John Heidemann

Exploring Visible Internet Hosts through Census and Survey

TitleExploring Visible Internet Hosts through Census and Survey
Publication TypeTechnical Report
Year of Publication2007
AuthorsJ. Heidemann, Y. Pradkin, R. Govindan, C. Papadopoulos, and J. Bannister

Measurement studies published in the literature have, for the most part, ignored the population of hosts. While many hosts are hidden behind firewalls and in private address space, there is much to be learned from examining the population of visible Internet hosts–one can better understand network growth and accessibility and this understanding can help to assess vulnerabilities, deployment of new technologies, and improve network models. This paper is, to our knowledge, the first attempt to measure the population of visible Internet edge hosts.

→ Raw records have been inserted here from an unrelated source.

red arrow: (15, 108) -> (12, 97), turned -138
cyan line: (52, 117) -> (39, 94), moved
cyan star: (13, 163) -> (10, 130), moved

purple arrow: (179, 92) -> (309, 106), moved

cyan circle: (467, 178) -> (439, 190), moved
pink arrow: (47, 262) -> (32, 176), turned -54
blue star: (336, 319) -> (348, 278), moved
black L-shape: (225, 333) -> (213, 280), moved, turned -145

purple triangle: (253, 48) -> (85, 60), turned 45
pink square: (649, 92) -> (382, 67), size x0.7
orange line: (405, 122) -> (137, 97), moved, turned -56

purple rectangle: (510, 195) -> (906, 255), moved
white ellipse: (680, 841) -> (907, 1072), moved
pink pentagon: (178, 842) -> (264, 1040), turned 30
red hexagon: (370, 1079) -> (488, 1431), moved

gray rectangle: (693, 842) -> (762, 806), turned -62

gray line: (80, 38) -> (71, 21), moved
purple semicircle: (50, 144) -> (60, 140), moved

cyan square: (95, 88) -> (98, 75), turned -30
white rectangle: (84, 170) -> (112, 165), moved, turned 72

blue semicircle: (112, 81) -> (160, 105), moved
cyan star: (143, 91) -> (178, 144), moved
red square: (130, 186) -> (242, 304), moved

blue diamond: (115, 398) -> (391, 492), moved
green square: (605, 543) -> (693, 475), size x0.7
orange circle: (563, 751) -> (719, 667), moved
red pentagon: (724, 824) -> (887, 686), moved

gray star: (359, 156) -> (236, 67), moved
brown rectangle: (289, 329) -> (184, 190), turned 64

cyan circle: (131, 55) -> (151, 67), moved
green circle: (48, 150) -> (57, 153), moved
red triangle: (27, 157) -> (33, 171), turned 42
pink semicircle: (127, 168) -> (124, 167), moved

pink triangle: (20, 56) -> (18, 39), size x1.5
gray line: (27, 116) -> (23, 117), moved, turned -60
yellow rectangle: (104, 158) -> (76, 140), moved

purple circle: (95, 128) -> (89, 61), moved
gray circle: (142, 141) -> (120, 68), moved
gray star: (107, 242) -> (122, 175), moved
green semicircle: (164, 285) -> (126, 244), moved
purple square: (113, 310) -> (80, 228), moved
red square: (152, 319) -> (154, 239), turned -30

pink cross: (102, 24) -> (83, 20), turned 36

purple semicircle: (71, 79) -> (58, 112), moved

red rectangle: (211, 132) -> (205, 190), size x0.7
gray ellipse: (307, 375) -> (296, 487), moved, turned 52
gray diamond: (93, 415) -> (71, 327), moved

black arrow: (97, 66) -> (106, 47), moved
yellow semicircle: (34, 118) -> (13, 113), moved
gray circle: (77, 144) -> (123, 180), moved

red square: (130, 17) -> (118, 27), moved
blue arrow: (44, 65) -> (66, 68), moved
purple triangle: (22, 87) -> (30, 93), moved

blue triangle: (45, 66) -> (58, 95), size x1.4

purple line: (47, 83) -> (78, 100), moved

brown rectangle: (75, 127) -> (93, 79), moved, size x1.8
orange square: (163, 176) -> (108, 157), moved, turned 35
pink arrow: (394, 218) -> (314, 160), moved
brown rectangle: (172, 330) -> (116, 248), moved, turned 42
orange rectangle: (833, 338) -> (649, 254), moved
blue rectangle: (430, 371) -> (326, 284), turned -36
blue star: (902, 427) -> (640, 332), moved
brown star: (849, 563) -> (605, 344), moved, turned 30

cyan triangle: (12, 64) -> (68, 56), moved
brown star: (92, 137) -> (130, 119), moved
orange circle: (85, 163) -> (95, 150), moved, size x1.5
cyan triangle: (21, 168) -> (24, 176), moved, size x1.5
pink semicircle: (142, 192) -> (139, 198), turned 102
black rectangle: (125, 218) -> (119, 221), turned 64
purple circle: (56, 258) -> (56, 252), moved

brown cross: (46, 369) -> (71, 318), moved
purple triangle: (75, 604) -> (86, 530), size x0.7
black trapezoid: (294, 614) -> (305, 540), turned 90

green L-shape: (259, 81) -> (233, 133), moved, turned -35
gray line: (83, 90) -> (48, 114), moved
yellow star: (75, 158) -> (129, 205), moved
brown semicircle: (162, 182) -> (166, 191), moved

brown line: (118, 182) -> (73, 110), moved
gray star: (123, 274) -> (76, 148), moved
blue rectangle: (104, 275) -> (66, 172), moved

We measure hosts in two ways: via periodic Internet censuses, where we query all accessible Internet addresses every few months, and via surveys of a small fraction of the responsive address space, probing each address every 11 minutes for one week. These approaches are complementary: a census is effective at evaluating the Internet as a whole, while surveys validate the census and allow observation of the lifetime of typical address occupancy. We find that only 3.6% of allocated addresses are actually occupied by visible hosts, and that occupancy is unevenly distributed, with a quarter of responsive /24 subnets less than 5% full, and only 9% of subnets more than half full. We establish an upper-bound on the number of servers in the Internet at 36 million, about 16% of the responsive addresses. Many firewalls are visible and we observe significant diversity in the distribution of firewalled block size. While the absolute number of firewalled blocks appears stable, the ratio of coverage of visible firewalls to the number of visible addresses is declining, perhaps suggesting increasing use of invisible firewalls.